-- What is required --
Pictures aside, repeat the listing below exactly.

_ _ _ _

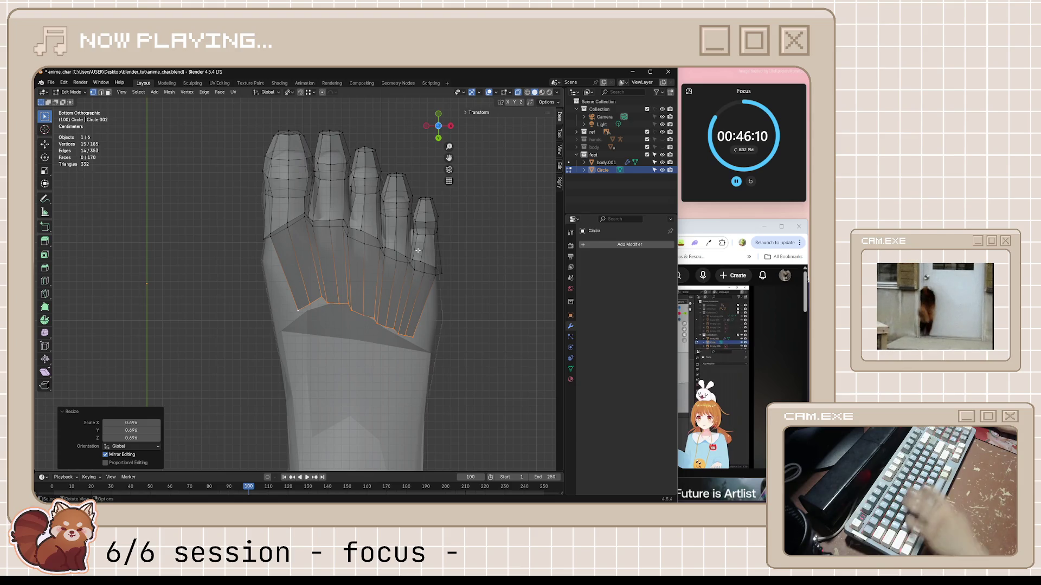
key("ctrl+l")
key("g")
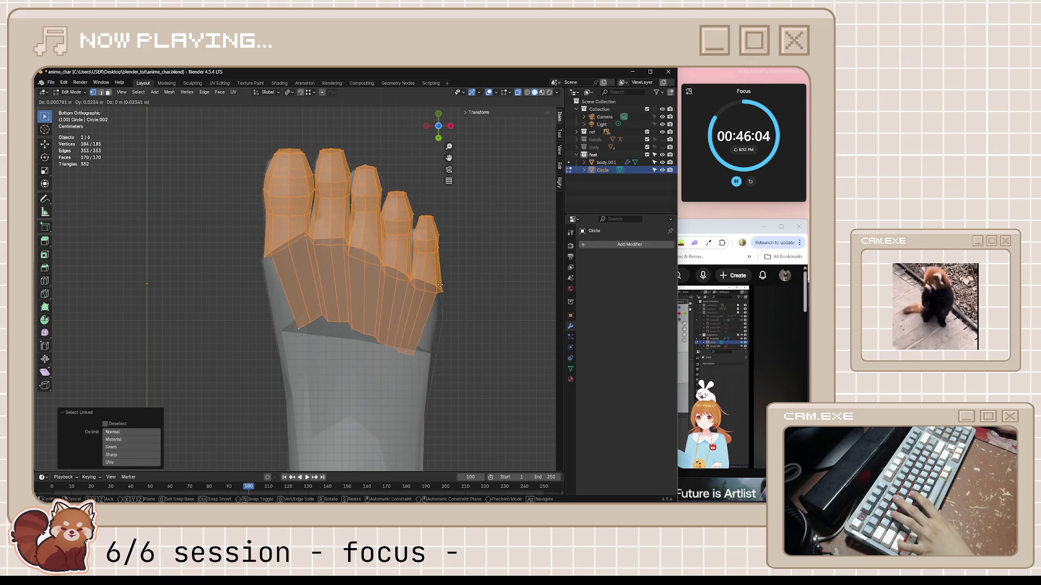
left_click(418, 271)
mouse_move(418, 271)
middle_mouse_down()
mouse_move(490, 273)
mouse_move(406, 369)
middle_mouse_up()
key("alt+a")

_ _ _ _

-- Answer to the problem --
key("ctrl+l")
key("g")
left_click(418, 271)
mouse_move(418, 271)
middle_mouse_down()
mouse_move(490, 273)
mouse_move(406, 369)
middle_mouse_up()
key("alt+a")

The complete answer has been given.